According to Aghaji, more diversity can be found within XR’s youth wing. “XR Youth is really based on talking about indigenous communities, and the global south is our centering of what we talk about and how we express ourselves. And the way we connect to the climate emergency is very much in the line of more climate justice than the main XR.”

On Thursday, at a press briefing for XR’s planned mass demonstrations that start on Monday, activists from ethnic minorities were much more prominent. The event was opened by the Asian environmentalist Zion Lights, who spoke of the struggles of indigenous communities. Next week’s demonstrations will also include a “climate justice” bloc, where activists explicitly draw the connections between ecological destruction, racism, and inequality.

Others are also trying to force change from within. When the movement expanded to the U.S., activists there decided to include a further demand to the three that were laid out at the group’s inception in the U.K.: for a “just transition that prioritizes the most vulnerable and indigenous sovereignty [and] establishes reparations and remediation led by and for black people, indigenous people, people of color, and poor communities for years of environmental injustice.” Now activists are agitating to have that demand included in XR U.K.’s agenda.

Around the world it is the poorest and the blackest who are suffering the worst effects of the destruction of the natural world. More than 90 percent of pollution deaths occur in low- and middle-income countries, mainly in Asia and Africa. In England, it is the most ethnically diverse neighborhoods that are the most polluted.

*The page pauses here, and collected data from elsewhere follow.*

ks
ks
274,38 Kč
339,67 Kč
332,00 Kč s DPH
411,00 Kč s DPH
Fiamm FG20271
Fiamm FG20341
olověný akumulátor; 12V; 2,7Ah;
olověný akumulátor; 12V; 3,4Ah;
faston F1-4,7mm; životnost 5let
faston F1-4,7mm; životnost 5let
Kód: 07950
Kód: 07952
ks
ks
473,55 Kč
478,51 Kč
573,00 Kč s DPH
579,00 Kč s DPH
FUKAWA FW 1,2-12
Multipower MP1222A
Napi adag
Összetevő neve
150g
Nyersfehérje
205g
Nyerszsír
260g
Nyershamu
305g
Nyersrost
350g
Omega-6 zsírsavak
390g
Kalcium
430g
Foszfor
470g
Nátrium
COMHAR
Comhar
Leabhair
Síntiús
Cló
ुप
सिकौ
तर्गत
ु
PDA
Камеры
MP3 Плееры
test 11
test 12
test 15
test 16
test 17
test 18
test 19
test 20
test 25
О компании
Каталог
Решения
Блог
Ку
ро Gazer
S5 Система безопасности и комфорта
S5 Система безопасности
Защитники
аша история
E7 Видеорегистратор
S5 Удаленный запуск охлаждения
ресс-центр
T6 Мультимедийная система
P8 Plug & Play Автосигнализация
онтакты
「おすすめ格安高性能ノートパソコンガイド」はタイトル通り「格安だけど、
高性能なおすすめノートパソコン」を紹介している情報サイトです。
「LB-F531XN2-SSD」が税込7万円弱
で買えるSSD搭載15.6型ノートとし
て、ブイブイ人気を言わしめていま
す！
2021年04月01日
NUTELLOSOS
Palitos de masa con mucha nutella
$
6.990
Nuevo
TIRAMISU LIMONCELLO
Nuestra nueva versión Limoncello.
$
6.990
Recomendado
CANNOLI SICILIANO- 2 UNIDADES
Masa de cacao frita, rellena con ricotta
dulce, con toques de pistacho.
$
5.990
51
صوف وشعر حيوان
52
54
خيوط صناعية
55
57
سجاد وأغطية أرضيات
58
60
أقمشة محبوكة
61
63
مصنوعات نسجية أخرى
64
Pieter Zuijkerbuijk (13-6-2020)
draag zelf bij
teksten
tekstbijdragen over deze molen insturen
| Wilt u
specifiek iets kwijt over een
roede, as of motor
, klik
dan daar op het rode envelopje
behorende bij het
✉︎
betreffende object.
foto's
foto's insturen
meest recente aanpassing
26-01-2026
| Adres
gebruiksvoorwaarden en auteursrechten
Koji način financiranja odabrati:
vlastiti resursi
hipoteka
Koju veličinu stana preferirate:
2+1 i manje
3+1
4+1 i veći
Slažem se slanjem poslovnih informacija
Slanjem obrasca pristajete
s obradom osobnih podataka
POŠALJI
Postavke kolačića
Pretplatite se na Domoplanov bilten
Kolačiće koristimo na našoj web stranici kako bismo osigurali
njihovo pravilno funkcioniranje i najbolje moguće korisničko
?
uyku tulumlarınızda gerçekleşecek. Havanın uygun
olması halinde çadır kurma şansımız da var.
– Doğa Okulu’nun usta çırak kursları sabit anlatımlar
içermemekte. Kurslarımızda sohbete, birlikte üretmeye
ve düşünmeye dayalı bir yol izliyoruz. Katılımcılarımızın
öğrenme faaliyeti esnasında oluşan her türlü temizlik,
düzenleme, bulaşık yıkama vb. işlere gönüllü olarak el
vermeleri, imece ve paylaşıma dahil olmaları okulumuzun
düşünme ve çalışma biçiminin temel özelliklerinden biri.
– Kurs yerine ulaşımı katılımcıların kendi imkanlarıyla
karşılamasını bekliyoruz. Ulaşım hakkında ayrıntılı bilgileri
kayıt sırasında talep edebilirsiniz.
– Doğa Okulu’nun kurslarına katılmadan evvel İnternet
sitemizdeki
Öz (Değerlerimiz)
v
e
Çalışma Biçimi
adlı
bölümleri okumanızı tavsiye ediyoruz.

Yet people of color in Britain remain less environmentally conscious than their white counterparts. Research last year by the National Union of Students showed that students who identified as other than white were less likely to engage with environmental issues, and less likely to have changed their behavior — such as using reusable cups — out of environmental concerns.

It is a tendency that Benjamin Zephaniah, the radical poet, musician, and activist, has encountered through his work in universities. “Most of the black students and the Asian students are saying my priority is just to stay safe and get on, and get this grade, and kind of better my family, and move on,” he told the Guardian. “It frustrates me because I want to tell them that it’s all connected. What good is your grade if you’ve got no planet?”

Zephaniah does not lay blame at the feet of climate activists for failing to reach out. “O.K., it’s a lot of mainly young white people getting together and they’re protesting in a way that’s culturally relevant to them,” he said.

“You can’t blame them for that. If they started growing dreadlocks and saying, ‘Yeah people, come join us,’ you would claim cultural appropriation. They are doing it how it’s culturally relevant to them, that’s why I’m saying we should take our steel bands down, we should take our sound systems down.”

Zephaniah points out that change is not going to come without people of color joining the demonstrations. “What would Malcolm X think of this? We’re sitting around, waiting for white people to invite us in the struggle.”

This article was amended on 9 October 2019 because an earlier version incorrectly referred to Priyamvada Gopal as an Oxford University don. She is at the University of Cambridge.